# Task
According to the text below about the Hutchinson Island dune plants, what color are the Baybean flowers?

[Text for analysis Boundary: Start]

Bay bean flowers in front of sea grape leaves (by JB)

Today John and George played hooky in the coastal dune-hammock strand on Hutchinson Island at Beachwalk-Pasley.   This restored strip is a living museum of maritime species.  The treat is seeing all together in glorious flower at once:  Bay-Cedar, Bloodberry, Buttonwood, Corky Stem Passion Vine, Cowpea, Crownbeard, Fiddlewood, Native Lantana, Marlberry, Nickerbean, Purple Morning Glory, Railroad Vine, Sea-Rocket, and more.  The star fruit-laden species were Sea-Grapes and Fiddlewoods.  The most magnificent display was the Baybean, trailing on the ground, festooned over upright plants, and dangling from overhead limbs like a party decoration.  Flowers, fruits, seeds—the whole works.

Dangling Canavalia pods (by JB)

Baybean beans are easy to spot with their blotchy surface pattern.  To me they look like engorged ticks on a dog’s neck.

The dangling pods are the size of a flattened sausage, and made of tough stuff. The big pea-type flowers are a rich rose color.   You can find on-line reports of the blossoms drugging their pollinators, but I’m skeptical of that.  (Would be fun to investigate though.) Something bay-beany with a bigger blog presence is smoking the big tough fibrous  Canavalia pods or leaves for a “Woodstock” experience.  Sometimes they are in the false marijuama sold as “bath salts.” The blog world has lots of of chatter on this topic, yet they all seem to miss one minor point: YOU’D HAVE TO BE CRAZY!?!

[Text for analysis Boundary: End]
[Entries provided Boundary: Start]

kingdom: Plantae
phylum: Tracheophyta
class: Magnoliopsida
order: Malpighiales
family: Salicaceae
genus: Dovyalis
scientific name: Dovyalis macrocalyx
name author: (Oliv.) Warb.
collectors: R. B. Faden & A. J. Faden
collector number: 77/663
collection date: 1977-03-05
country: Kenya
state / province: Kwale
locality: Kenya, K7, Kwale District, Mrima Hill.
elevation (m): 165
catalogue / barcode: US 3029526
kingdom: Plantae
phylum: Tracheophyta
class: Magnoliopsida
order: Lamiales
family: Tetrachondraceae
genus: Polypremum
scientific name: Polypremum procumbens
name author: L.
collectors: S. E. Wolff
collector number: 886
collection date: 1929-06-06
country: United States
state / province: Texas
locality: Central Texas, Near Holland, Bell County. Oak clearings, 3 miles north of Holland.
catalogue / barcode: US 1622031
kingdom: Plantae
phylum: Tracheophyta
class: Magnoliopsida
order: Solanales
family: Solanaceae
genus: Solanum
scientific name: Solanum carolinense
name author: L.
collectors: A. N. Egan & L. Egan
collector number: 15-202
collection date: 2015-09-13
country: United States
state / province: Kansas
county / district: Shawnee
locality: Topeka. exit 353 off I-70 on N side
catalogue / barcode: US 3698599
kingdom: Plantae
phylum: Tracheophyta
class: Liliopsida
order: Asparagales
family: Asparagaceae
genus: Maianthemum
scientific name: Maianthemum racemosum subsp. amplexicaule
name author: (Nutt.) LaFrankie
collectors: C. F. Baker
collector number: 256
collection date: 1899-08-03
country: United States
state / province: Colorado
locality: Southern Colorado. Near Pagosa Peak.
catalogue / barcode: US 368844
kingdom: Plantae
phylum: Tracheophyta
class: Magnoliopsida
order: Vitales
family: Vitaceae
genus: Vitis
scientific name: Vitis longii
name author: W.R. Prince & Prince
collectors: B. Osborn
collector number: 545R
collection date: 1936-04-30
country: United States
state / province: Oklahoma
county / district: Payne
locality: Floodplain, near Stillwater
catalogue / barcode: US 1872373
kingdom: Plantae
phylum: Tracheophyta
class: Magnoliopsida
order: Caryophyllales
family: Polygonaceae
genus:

[Entries provided Boundary: End]

# Answer section
A rich rose color.